Elle conteste la réalité des contraintes techniques invoquées par la banque, comme ses contestations portant sur la détermination du périmètre des services bancaires de base dus au titre du droit au compte et au regard des propres conditions générales de la Bnp Paribas.
Elle estime que la clôture du compte bancaire de la société Knappe Composites par la Bnp Paribas le 21 août 2019 et l’absence de rétablissement complet des services bancaires de base entraîne pour elle un dommage imminent et constitue un trouble manifestement illicite.
Au terme de ses écritures notifiées le 3 janvier 2020, la Bnp Paribas entend voir:
– confirmer l’ordonnance en toutes ses dispositions ;
– débouter la société Knappe Composites de ses demandes à toutes fins qu’elles comportent ;
– condamner la société Knappe Composites au paiement au profit de Bnp Paribas d’une indemnité de 10.000 € pour procédure abusive et 10.000 € sur le fondement de l’article 700 du code de procédure civile, ainsi qu’aux entiers dépens.
La banque considère que le compte bancaire fonctionnant à nouveau depuis le 23 septembre 2019, l’appel est dépourvu d’objet, comme la demande visant à voir relever le montant de l’astreinte.
La société Bnp Paribas soutient que :
– le rétablissement du compte a nécessité quelques délais, mais qu’elle ne s’est pas soustrait à ses obligations ;
– les services bancaires réclamés par la société Knappe Composites au delà de ceux déjà restaurés ne sont pas des services bancaires de base.
La clôture de la procédure est intervenue le 30 janvier 2020.
MOTIFS DE LA DECISION :
1°) sur la mesure conservatoire de réouverture et de maintien en fonctionnement du compte de la société Knappe Composites :
Par ordonnance du 16 septembre 2019 confirmée par arrêt de cette cour du 13 février 2020, le juge des référés du tribunal de commerce de Romans-sur-Isère a ordonné le maintien en fonctionnement par la Bnp Paribas du compte bancaire de la société Knappe Composites, sous astreinte de 20.000 € par jour à compter de la signification de la décision.
En l’état de cette décision, la demande expressément réitérée par la société Knappe Composites apparaît donc sans objet et, sauf à rejuger ce qui l’a déjà été, doit s’analyser comme une simple demande d’augmentation de l’astreinte initialement fixée à 20.000 euros par jour de retard.
2°) sur l’augmentation de l’astreinte :
Le compte bancaire de la société Knappe Composites ayant été ouvert auprès de la Bnp Paribas dans le cadre du droit au compte énoncé par l’article L.312-1 du code monétaire et financier, elle ne peut prétendre qu’au maintien des services bancaires listés par les articles D.312-5 et D.312-5-1 du même code dans leur rédaction issue du décret n°2018-229 du 30 mars 2018.
Il est admis qu’au jour où la cour statue, un compte bancaire a été ouvert et mis en fonctionnement, que la société Knappe Composites s’est vue remettre une nouvelle carte bancaire et que son code d’accès à distance lui a été délivré.

Travail à faire:
1. Répondez à ces questions sur l'extrait consacré au litige entre Knappe Composites et la Bnp Paribas :
(a) À quelle date la Bnp Paribas a-t-elle clôturé le compte bancaire de la société Knappe Composites ?
(b) Selon la banque, depuis quelle date le compte fonctionne-t-il à nouveau ?
(c) Quel montant d'astreinte par jour le juge des référés a-t-il fixé ?
2. Prolongez l'extrait consacré au litige entre Knappe Composites et la Bnp Paribas à partir de sa dernière phrase.
Les entrées proviennent d'une autre source.

Données fournies:
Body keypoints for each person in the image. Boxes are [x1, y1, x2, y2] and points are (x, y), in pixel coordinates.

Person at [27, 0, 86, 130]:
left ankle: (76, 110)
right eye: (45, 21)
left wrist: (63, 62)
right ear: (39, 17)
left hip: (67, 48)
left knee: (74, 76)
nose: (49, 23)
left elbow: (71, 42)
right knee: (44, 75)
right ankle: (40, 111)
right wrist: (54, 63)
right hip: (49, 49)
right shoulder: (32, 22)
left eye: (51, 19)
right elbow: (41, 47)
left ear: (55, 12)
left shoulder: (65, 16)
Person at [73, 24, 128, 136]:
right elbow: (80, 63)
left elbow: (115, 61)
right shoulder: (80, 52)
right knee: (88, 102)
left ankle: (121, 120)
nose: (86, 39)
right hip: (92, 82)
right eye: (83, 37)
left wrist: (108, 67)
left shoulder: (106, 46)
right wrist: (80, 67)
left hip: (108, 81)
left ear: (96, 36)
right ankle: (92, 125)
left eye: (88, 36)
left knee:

Réponses par tâche:
1.
(a) Le 21 août 2019.
(b) Depuis le 23 septembre 2019.
(c) 20.000 € par jour.

2.
Le juge des référés ne s’étant pas réservé le contentieux de la liquidation de l’astreinte, le débat relatif aux dates et délais avec lesquels ces différents services ont pu être restaurés est indifférent, la question étant d’apprécier si la Bnp Paribas s’est ou non conformée à l’injonction prononcée à son encontre et dans la négative si pour l’y contraindre, il est nécessaire, et dans quelle mesure, d’augmenter le taux de l’astreinte.
La société Knappe Composites fait grief à l’établissement bancaire de ne pas lui fournir les services de base suivants :
* virements à distance ;
* retraits au guichet ;
* paiements et retraits par carte bancaire sur tout le territoire de l’Union Européenne.
L’article D.312-5 du code monétaire et financier prévoit au titre des prestations bancaires de base, notamment:
– les paiements par prélèvement Sepa, titre interbancaire de paiement Sepa ou virement bancaire Sepa, ce dernier pouvant être réalisé aux guichets ou à distance ;
– les dépôts et retraits d’espèces au guichet ou aux distributeurs automatiques de l’organisme teneur de compte ;
– une carte de paiement permettant notamment le paiement d’opérations sur internet et le retrait d’espèces dans l’Union Européenne.
Concernant le service des virements bancaires, l’emploi de la conjonction de coordination « ou » ne saurait être considérée comme excluant l’une ou l’autre modalité d’exécution du virement, alors qu’il ne l’est pas plus entre les différents procédés de paiement.
Pour autant, le texte ne fournit pas de modalités précises à leur réalisation à distance et il est donc loisible à l’établissement teneur de compte de choisir celles qu’il entend mettre à la disposition de ses clients.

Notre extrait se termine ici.